• Task prompt
Could you extend the forum post below about llama-index retrieval scores near 1, continuing from its last line?

• Extract
============

Hello everyone,
I recently started working with llama-index and I've encountered a very weird issue that I cannot find the solution.
I have tried three big embedding models, including Salesforce/SFR-Embedding-Mistral model, GritLM/GritLM-7B model and intfloat/e5-mistral-7b-instruct model. It's very confusing that the nodes retrieved (top_k=10) all have the score higher than 0.9999999999. However, when I turned to use a small embedding model like UAE-Large-V1, the highest score is around 0.65, which seems to be okay.
Plus, I tried to modify my prompt. The results remain same (retrieved nodes may be different, but their scores are still very very close to 1), even if my prompt is 'hello' which has nothing to do with the nodes text retrieved and the contents I feed into the model.
I'm confused about where the problem lies. Below is my code snippet:
llm = AzureOpenAI(
model="gpt-35-turbo",
deployment_name='xxxx',
api_key="xxxxx",
)

============

• Listed records
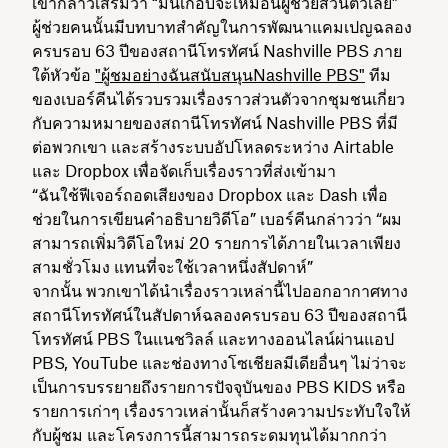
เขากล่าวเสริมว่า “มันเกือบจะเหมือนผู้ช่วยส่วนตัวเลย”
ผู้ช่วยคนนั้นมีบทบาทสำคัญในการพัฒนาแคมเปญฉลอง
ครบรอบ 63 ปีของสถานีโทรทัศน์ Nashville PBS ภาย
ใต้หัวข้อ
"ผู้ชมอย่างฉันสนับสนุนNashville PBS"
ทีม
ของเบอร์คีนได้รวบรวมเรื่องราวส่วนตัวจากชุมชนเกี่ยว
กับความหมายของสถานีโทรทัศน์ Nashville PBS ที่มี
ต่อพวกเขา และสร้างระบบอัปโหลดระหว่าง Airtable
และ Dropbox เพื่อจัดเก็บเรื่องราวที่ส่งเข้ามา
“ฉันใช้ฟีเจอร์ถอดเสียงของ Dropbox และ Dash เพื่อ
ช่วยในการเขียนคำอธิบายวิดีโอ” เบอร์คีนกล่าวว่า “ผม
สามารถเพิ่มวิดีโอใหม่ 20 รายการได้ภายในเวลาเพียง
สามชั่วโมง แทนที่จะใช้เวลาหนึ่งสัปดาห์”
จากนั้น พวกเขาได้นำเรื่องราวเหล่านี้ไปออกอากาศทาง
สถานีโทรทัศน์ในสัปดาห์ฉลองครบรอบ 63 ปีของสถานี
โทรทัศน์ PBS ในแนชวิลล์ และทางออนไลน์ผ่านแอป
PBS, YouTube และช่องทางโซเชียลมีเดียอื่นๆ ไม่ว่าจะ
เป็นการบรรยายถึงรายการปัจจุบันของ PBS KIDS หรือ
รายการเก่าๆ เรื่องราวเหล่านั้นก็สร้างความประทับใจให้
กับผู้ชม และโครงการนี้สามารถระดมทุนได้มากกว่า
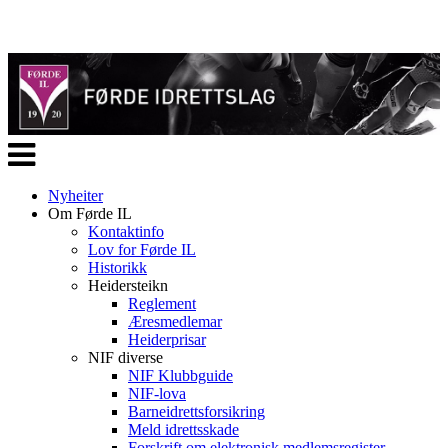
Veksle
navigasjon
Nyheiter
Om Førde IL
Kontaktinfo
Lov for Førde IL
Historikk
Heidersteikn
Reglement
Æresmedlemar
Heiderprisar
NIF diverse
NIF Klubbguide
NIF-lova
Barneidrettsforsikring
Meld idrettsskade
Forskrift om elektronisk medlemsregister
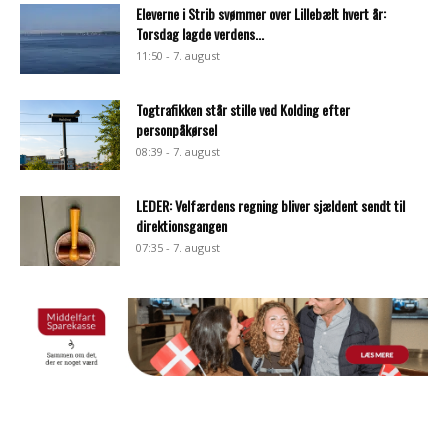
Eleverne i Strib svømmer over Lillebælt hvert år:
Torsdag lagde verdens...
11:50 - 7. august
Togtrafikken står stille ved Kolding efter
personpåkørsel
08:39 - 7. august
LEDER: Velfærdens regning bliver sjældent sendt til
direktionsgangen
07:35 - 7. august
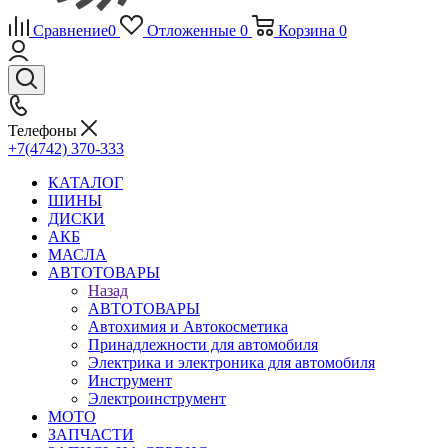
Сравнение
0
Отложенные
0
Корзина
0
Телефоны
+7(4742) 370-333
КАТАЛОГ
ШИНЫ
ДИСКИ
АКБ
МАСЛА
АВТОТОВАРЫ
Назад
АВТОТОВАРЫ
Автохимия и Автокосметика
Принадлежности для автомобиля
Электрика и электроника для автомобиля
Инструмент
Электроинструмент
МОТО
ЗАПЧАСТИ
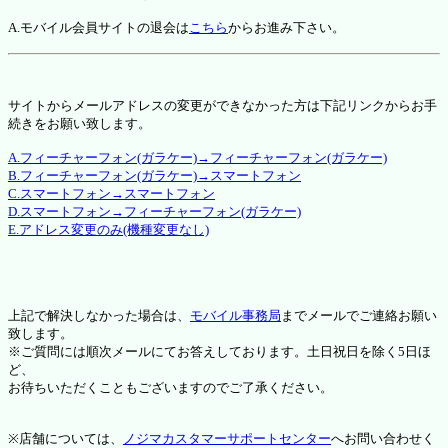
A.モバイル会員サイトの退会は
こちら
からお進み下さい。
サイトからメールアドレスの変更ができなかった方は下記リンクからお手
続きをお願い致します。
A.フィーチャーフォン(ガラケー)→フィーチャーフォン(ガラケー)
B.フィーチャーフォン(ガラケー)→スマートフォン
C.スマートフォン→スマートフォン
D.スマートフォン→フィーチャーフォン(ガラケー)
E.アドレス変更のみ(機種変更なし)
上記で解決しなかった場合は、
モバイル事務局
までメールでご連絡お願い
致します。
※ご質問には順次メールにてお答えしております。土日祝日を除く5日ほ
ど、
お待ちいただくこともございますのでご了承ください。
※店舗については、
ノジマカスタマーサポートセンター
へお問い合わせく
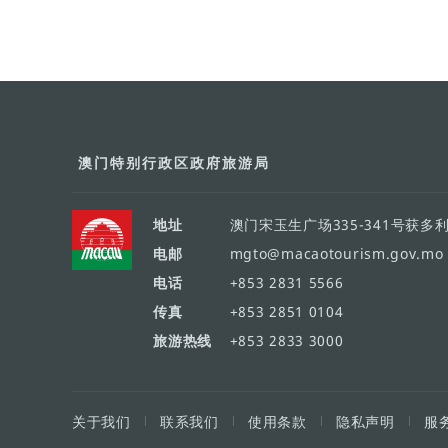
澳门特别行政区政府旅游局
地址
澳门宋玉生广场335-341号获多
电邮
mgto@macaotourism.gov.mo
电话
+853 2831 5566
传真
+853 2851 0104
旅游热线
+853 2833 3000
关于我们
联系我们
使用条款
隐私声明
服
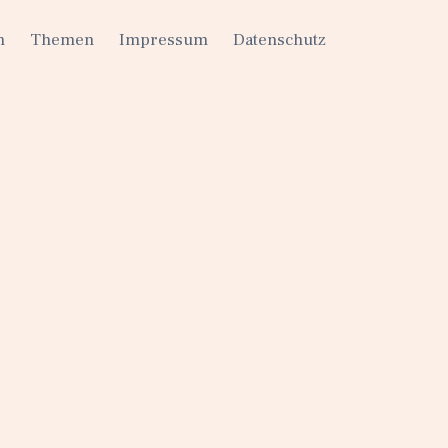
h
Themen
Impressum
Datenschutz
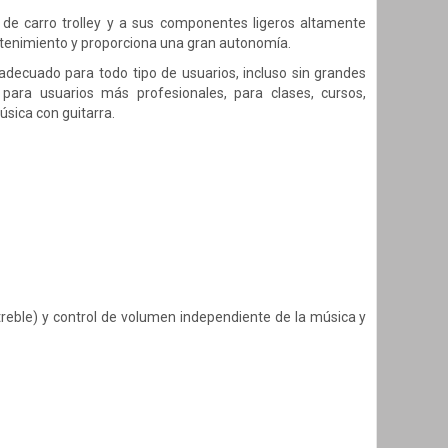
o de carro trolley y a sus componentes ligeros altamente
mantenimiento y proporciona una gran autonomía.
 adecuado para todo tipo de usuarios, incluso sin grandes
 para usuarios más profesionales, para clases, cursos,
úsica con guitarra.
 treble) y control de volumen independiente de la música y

============

• Answer space
embed_model=HuggingFaceEmbedding(model_name="Salesforce/SFR-Embedding-Mistral",cache_folder='model_cache',
device='cuda',embed_batch_size=1,max_length=3072)
Settings.llm = llm
Settings.tokenizer = tiktoken.encoding_for_model("gpt-3.5-turbo").encode
Settings.embed_model = embed_model
documents = SimpleDirectoryReader("../2024_report").load_data()
pipeline=IngestionPipeline(transformations=[MarkdownNodeParser(include_metadata=True,include_prev_next_rel=True),
])
nodes = pipeline.run(documents=documents)
index=VectorStoreIndex(nodes,context,show_progess=True)
query='hello'
retriever=VectorIndexRetriever(index=index,similarity_top_k=10,)
ret_nodes=retriever.retrieve(query)
for ret_node in ret_nodes:
print(ret_node.score)
I'm reaching out to see if anyone has experienced similar issues. Ant insights or suggestions on how to solve this problem would be greatly appreciated. Thank you.